Bring It Close is a fantasy set against the swashbuckling historical background of piracy in the Caribbean and along the east coast of North America. Central to the novel is a supernatural struggle between the powers of Good (the Immortals of Light, the Old Ones of Wisdom), represented by Tiola, and Evil (the Dark Power, the Malevolence), represented by Blackbeard. Attempts by governments to stamp out piracy, and the antagonism between Jesamiah and Blackbeard, are components of this larger conflict. The magic forces are real within the world of the novel, not beliefs held by the characters. Here Blackbeard is, or was, a human who has sold his soul to the devil and is now possessed by the Dark Power. Tiola is a non-human immortal being, one of the Immortals of Light, who has taken human shape. Having fallen in love with a human, Jesamiah Acorne, she can communicate with him by telepathy and has supernatural powers over earth, air, fire and water (but not salt water). However, Immortals of Light are forbidden to kill, and so Tiola cannot use her power to destroy Blackbeard. Indeed, she has to take great care to keep her identity secret from the Dark Power inhabiting Blackbeard’s body, since the Dark Power could harm her and those she cares for.
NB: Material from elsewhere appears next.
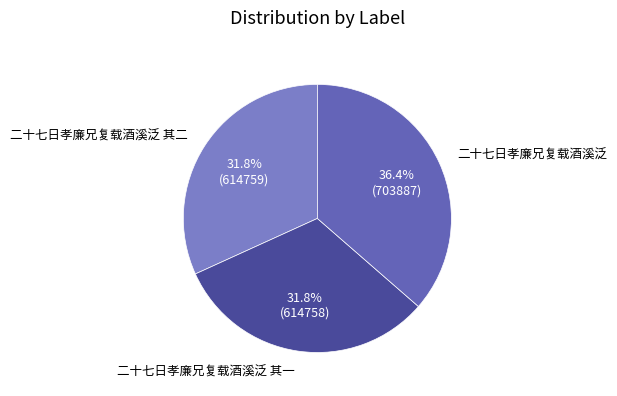

Is there a majority slice in this chart?

No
As Blackbeard is protected from death by the Dark Power, and as Tiola is not permitted to use her opposing power to kill, the supernatural battle is at something of an impasse, and is maintained as a conflict throughout the book.

As well as the magical conflict, there is no shortage of earthly action, from tavern brawls to naval battles, blackmail, political double-dealing and a harrowing childbirth scene. Blackbeard is the major historical figure, and according to the author’s note, “many of Blackbeard’s scenes happened – but without Jesamiah and Tiola of course”. The historical Blackbeard came to fame as an adult and not much is known of his early life, giving the author scope to weave him into the lives of the fictional characters and to develop unexpected connections between them.
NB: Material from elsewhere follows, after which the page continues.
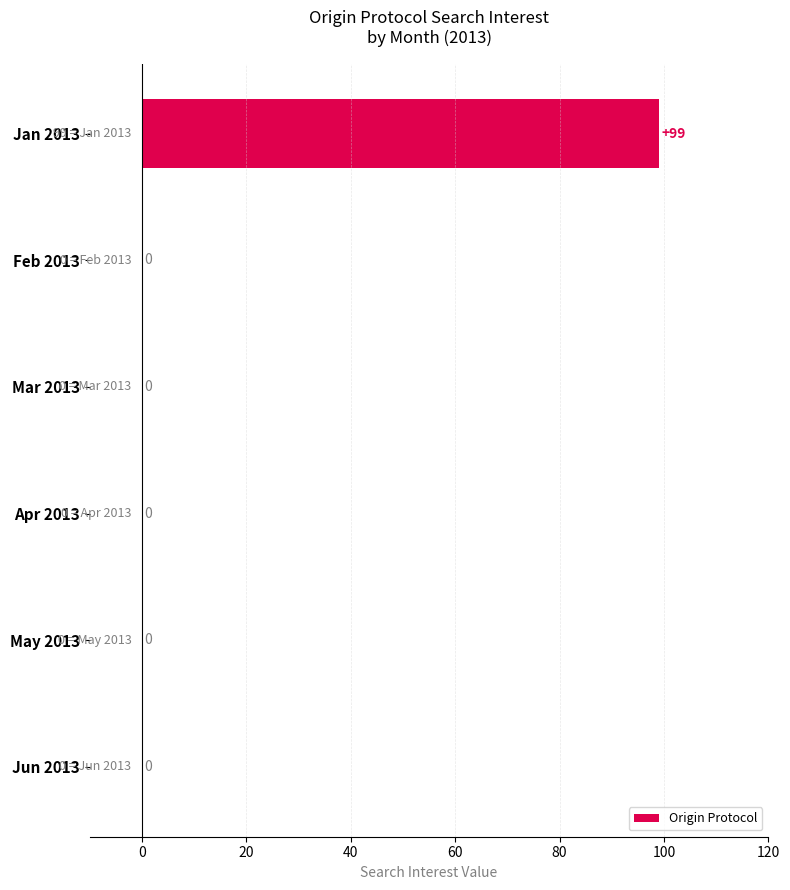

Is it true that the value at Jun 2013 is -65?

False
As a character, Blackbeard in the novel is pure evil, as one might expect from a pirate who has literally sold his soul to the devil. Jesamiah is still much as I remember him from Sea Witch - his liking for drink and women, not to mention his complete lack of tact and his talent for making enemies, get him into trouble on a regular basis, and he has to rely on his resourcefulness, quick wits and ability to lie through his teeth to get himself out of it again. Fans of Johnny Depp as Captain Jack Sparrow will probably also take a liking to Jesamiah Acorne. Jesamiah’s painful childhood, stormy family history and troubled relationship with his dead father thread through the narrative, as do the dark memories borne by his father’s ghost. Some of this complicated family history seems to have featured in the second book in the series, Pirate Code, but I had no difficulty following the narrative even though I haven’t read Pirate Code. So although Bring It Close is the third in a series, it can be read as a stand-alone.

A useful Author’s Note explains some of the historical events underlying the novel, and sets out the reasoning behind some of the fictional additions. There is also a glossary of nautical terms and a diagram of a ship to help readers unfamiliar with seafaring terminology.

Swashbuckling fantasy set on the coasts of colonial Virginia and North Carolina, featuring the dashing fictional pirate Jesamiah Acorne and the historical pirate Edward Teach, better known as Blackbeard.


Helen Hollick said...

Thank you Carla for such a nice review. As an author, it is often hard to know whether a book in a series makes sense to readers who have not read previous adventures. Is there enough backstory to cover what has previously happened - is there too much? Is this a stand-alone story or have the previous books got to be read? I was, therefore, very grateful to Carla for her opinion on this one - and phew, I seem to have achieved a good balance.

Carla said...

Glad you liked the review! Yes, I thought it worked well as a stand-alone.